== QUOTED TEXT ==

** BEGIN **

Solar advocates like Vote Solar and the Coalition for Clean Energy blame the fees for stunting solar growth in the state, which goes against other efforts by the state to encourage solar growth, including requiring utilities to include storage in their long-term resource plans and the creation of a disclosure form that makes installing solar much safer for consumers. At the end of the day, these "stand-by" charges are just fixed charges by another name. Here's hoping the New Mexico Public Regulation Commission recognizes them for the price-gouging they are and eliminates them from solar customers' bills. More: PRC asked to end fee charged to Eastern New Mexico solar users

SB 700 Advances In CA. After a great day of lobbying by the 200 solar pros in Sacramento, SB 700 came out of the House Appropriations committee with a positive vote on Thursday evening. This means that the bill heads to the House floor and is expected to come to a vote. If successful, the bill may head to the Senate before going to Governor Brown. This is a fantastic bill that extends the SGIP funding for 5 years and lays the groundwork for future Governor Newsom to lead solar further down the road. A 5 year SGIP is key to solar’s growth given the importance of storage within a solar value proposition in time of use rates. California would lead the volume that drives the cost of storage down for States that are a bit more aggressive on net metering than pro-solar markets.

** END **

== COLLECTED DATA ==

** BEGIN **

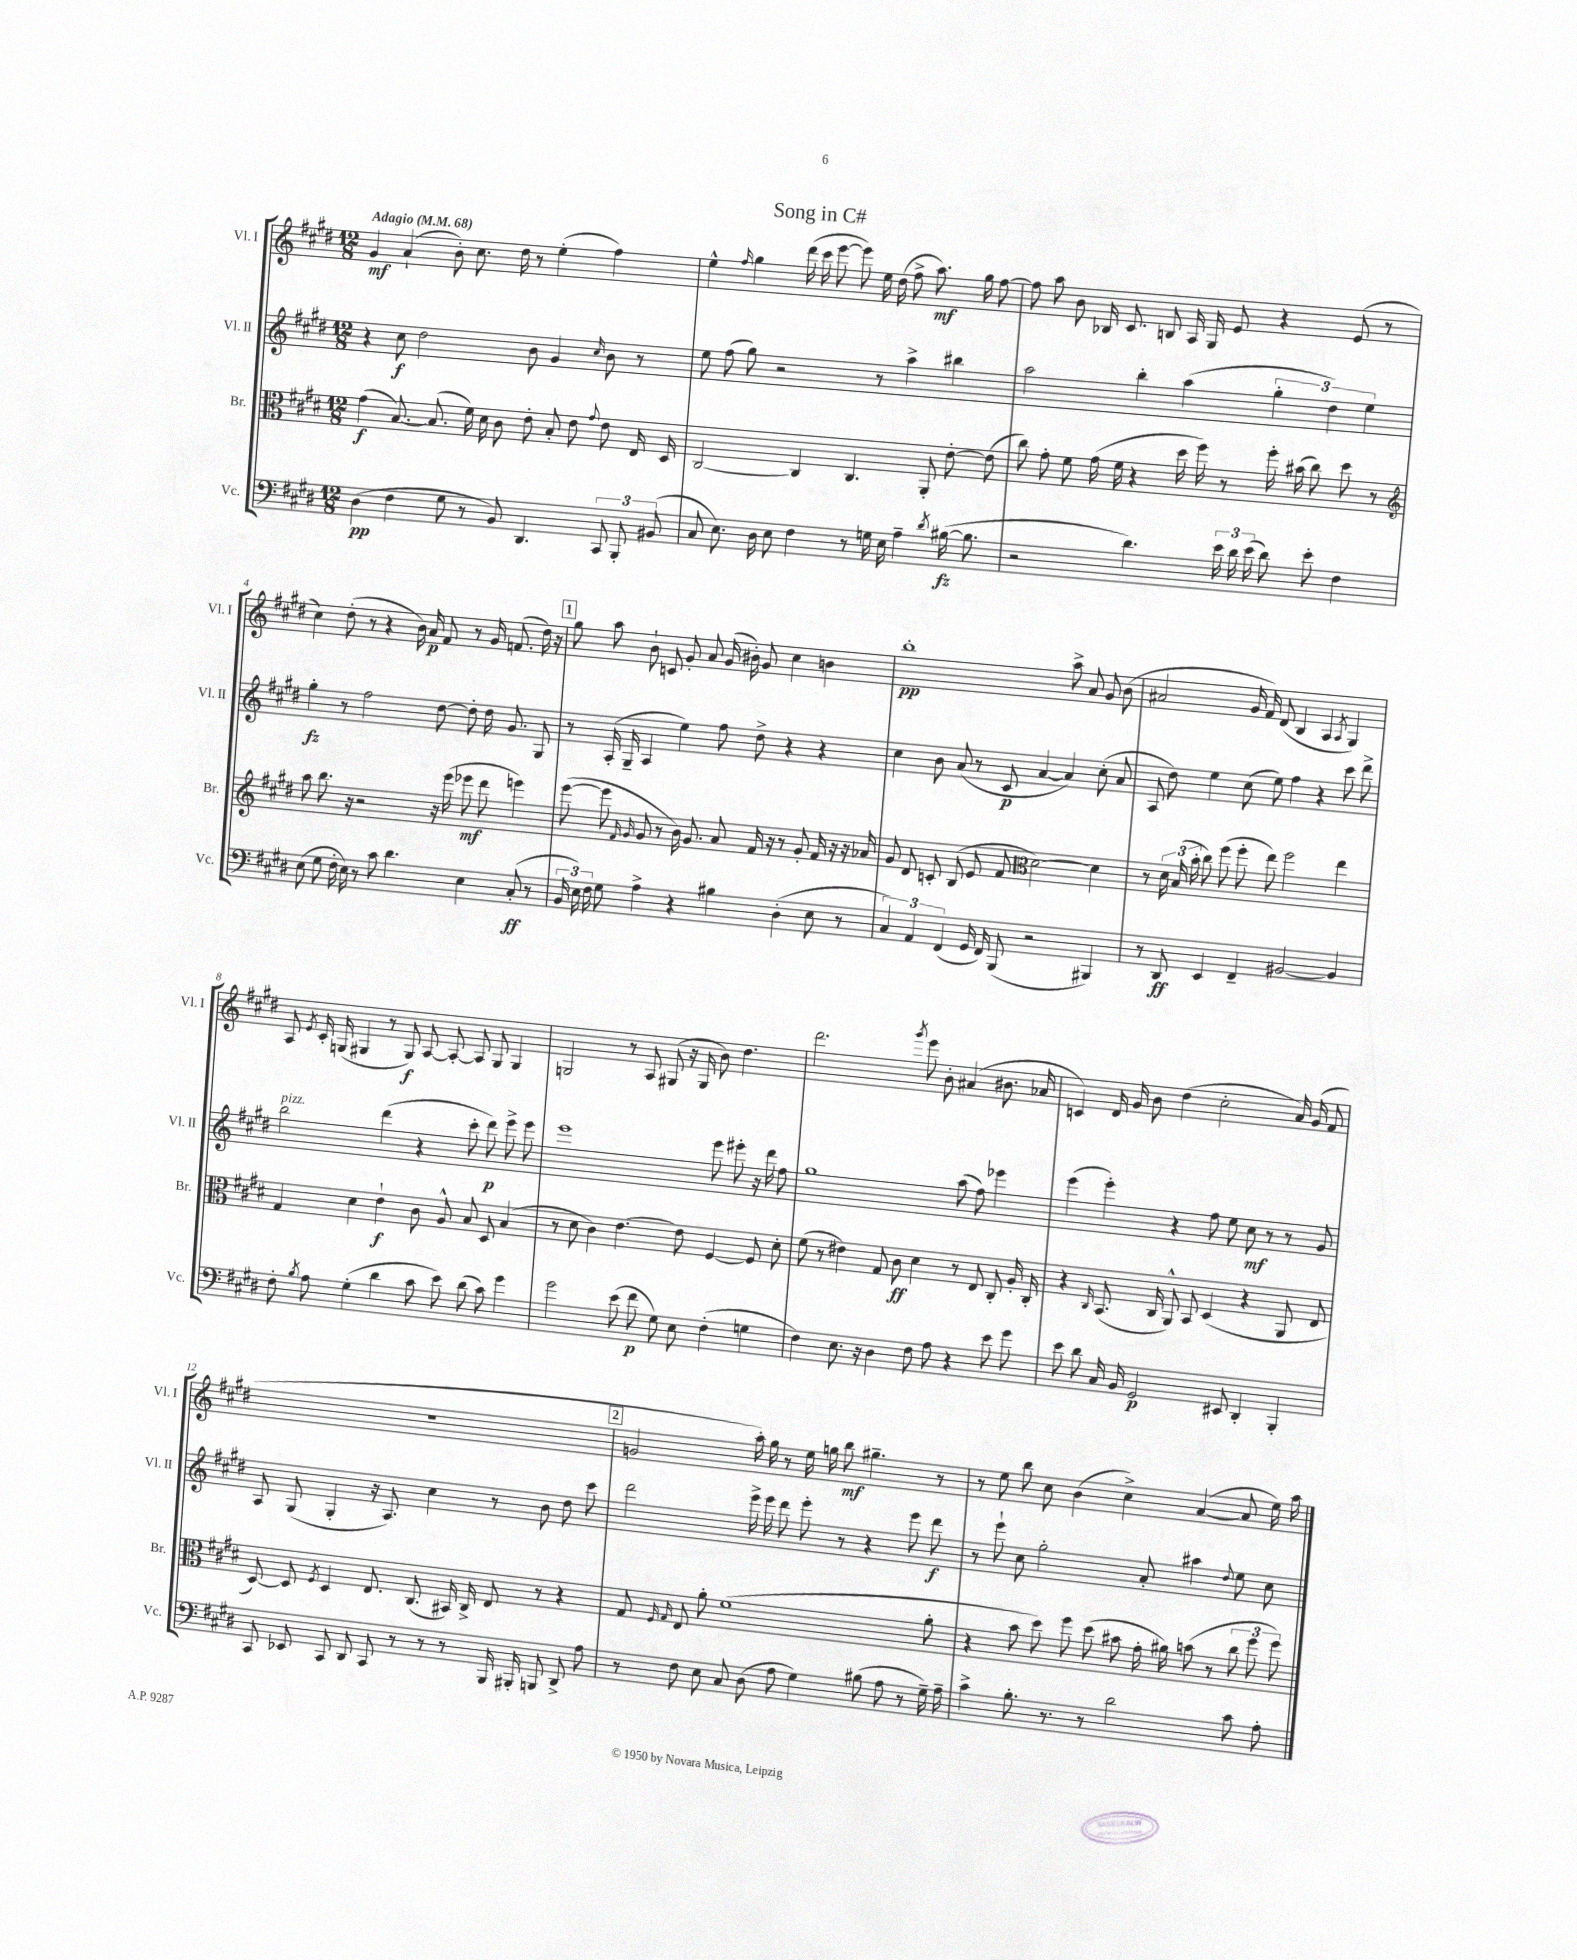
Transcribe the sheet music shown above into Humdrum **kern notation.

** END **

== PROBLEM TO WORK ON ==
Please transcribe the solar news excerpt from "SB 700 Advances" to "than pro-solar markets.". Rely only on the solar news excerpt, not the material.

== THE REPLY ==
SB 700 Advances In CA. After a great day of lobbying by the 200 solar pros in Sacramento, SB 700 came out of the House Appropriations committee with a positive vote on Thursday evening. This means that the bill heads to the House floor and is expected to come to a vote. If successful, the bill may head to the Senate before going to Governor Brown. This is a fantastic bill that extends the SGIP funding for 5 years and lays the groundwork for future Governor Newsom to lead solar further down the road. A 5 year SGIP is key to solar’s growth given the importance of storage within a solar value proposition in time of use rates. California would lead the volume that drives the cost of storage down for States that are a bit more aggressive on net metering than pro-solar markets.